An entry consisted of three covers, but we have to think the one that got the judges’ attention was an illustration of Marlins owner Jeffrey Loria on our July 2013 cover.

A few years ago, we did a piece on Bob Norman, when he was the investigative star of New Times in its Broward-Palm Beach edition. When we asked him about various awards he had received, he said he enjoyed the one where Tom Brokaw made the presentation, then added “they give too many awards.” Norman is gone from New Times and the weekly paper seems to have pretty much gone from our market, as well.

In general, we rate Norman’s cynical attitude to be mostly true, which is why we don’t make too big a deal of winning stuff in several contests we routinely enter each year. But this year there was an exception. Gold Coast recently received awards for its covers in both the Florida Magazine Association’s contest and the Society of Professional Journalists’ Sunshine State Awards. The latter includes both newspapers and magazines, although they award in separate categories. An entry consisted of three covers, but we have to think the one that got the judges’ attention was an illustration of Marlins owner Jeffrey Loria on our July 2013 cover.

Of course, we cheated. Unlike almost everyone who has contributed to Gulfstream Media Group’s magazines over our almost 50-year history (next April) the artist, Bill Cigliano, is not local. He works out of Chicago, and our Art Director Craig Cottrell had noticed his work and decided to take a shot at landing a major talent. Although he gave us a break, it was still infinitely more expensive than we ever paid for an illustration. In fact, we have used very few illustrations over the years.
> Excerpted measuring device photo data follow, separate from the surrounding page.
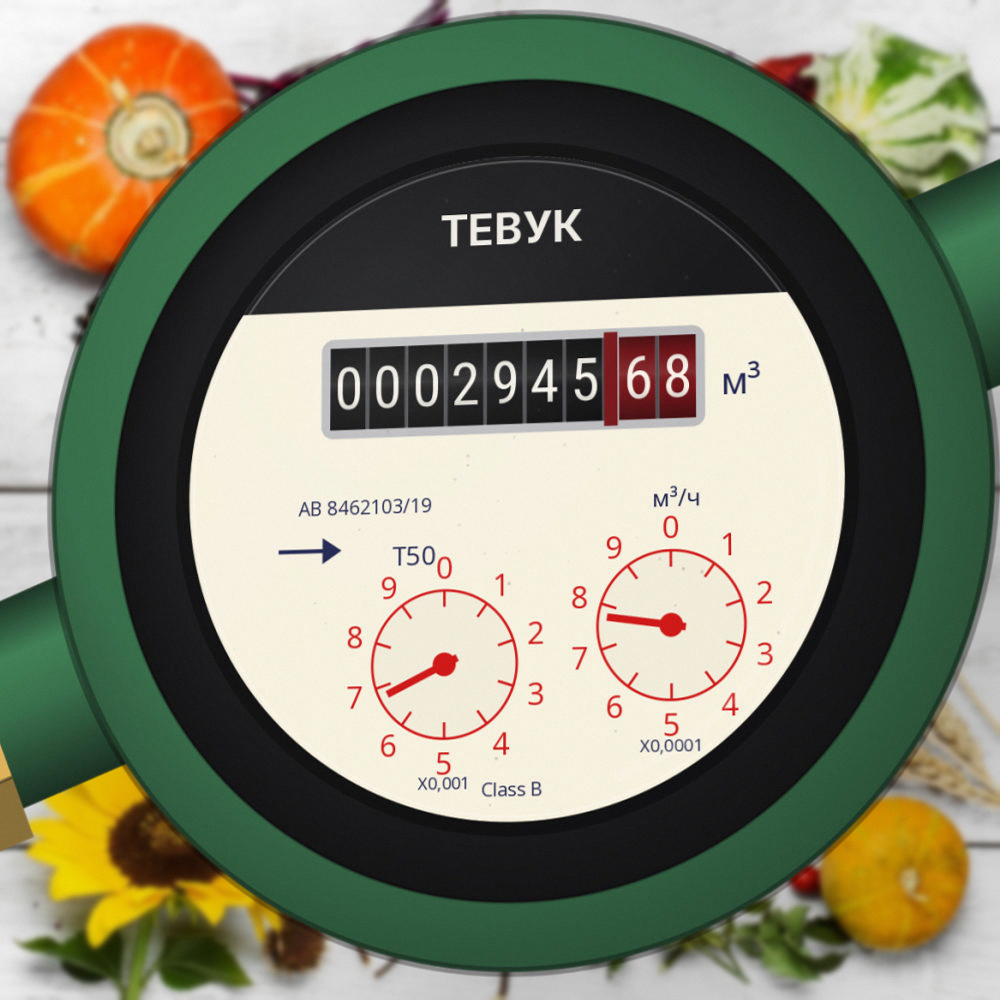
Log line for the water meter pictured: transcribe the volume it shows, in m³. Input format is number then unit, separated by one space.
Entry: 2945.6867 m³
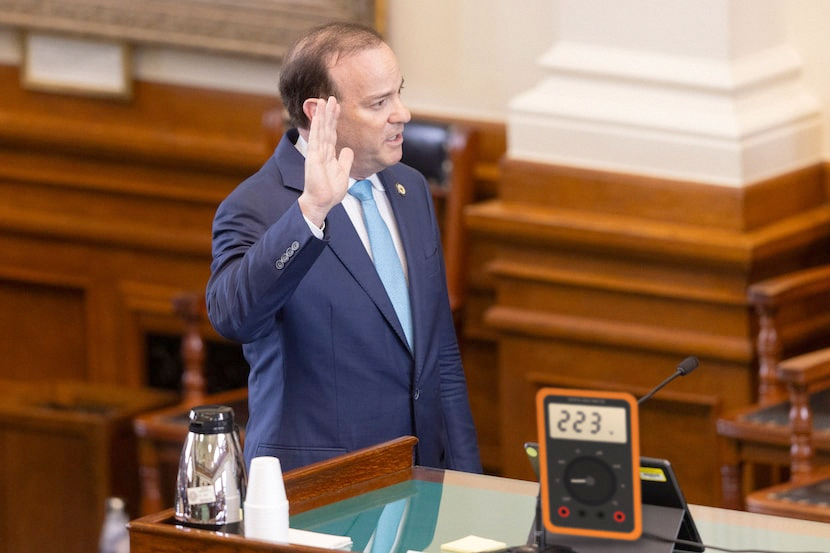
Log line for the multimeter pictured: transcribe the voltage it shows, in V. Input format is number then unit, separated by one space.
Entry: 223 V
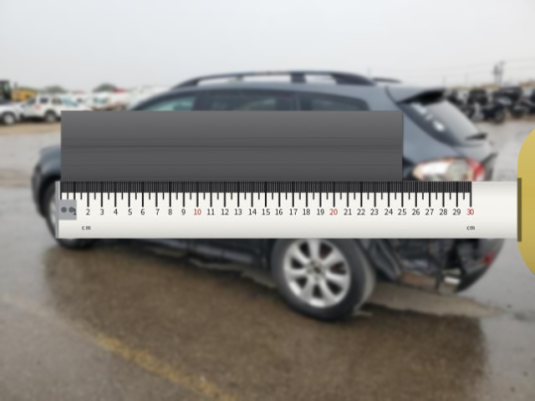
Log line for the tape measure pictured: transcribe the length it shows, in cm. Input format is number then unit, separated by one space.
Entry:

One of those rare cover illustrations, however, has gone down in history. When we carried the first version of Gaeton Fonzi’s The Last Investigation in 1980, we found a student at The Art Institute of Fort Lauderdale to do a JFK sketch. We forget what he was paid, but it sure wouldn’t buy much more than a few martinis on Las Olas Boulevard. We are happy to report that Tod Mason has gone on to better pay and a successful career in New York City. And, just checking his website, even happier that he mentioned our magazine in his credits. That Kennedy illustration was the cover for the first of two long articles that, after years of additional research, Fonzi turned into a book that is now regarded as one of the iconic works on the assassination.

As you might gather from this month’s cover, this is our annual Water Issue, with four stories devoted to the marine industry. That business is big enough to make the annual Fort Lauderdale International Boat Show, coming up later this month, the largest event of its kind in the world. Our boating articles feature the work of staff photographer Jason Nuttle.

It is hard to believe that next spring will mark the 50th anniversary of this magazine. It’s even harder to believe that it has been more than 25 years since our former Associate Publisher John Broderick invented the “Who’s Who in Charity & the Arts” feature. He actually did it for another magazine, which soon expired. But we picked up the concept as a way of rebuilding this magazine at the end of a long lawsuit against people who almost ran it into the ground. We did not even intend it as an annual feature, but it worked so well we decided to do it again. And it worked so well that most regional magazines, including some of the best known, have adopted the idea with annual philanthropy issues.

Success has many fathers, they say, but we modestly claim to be the first among the fathers.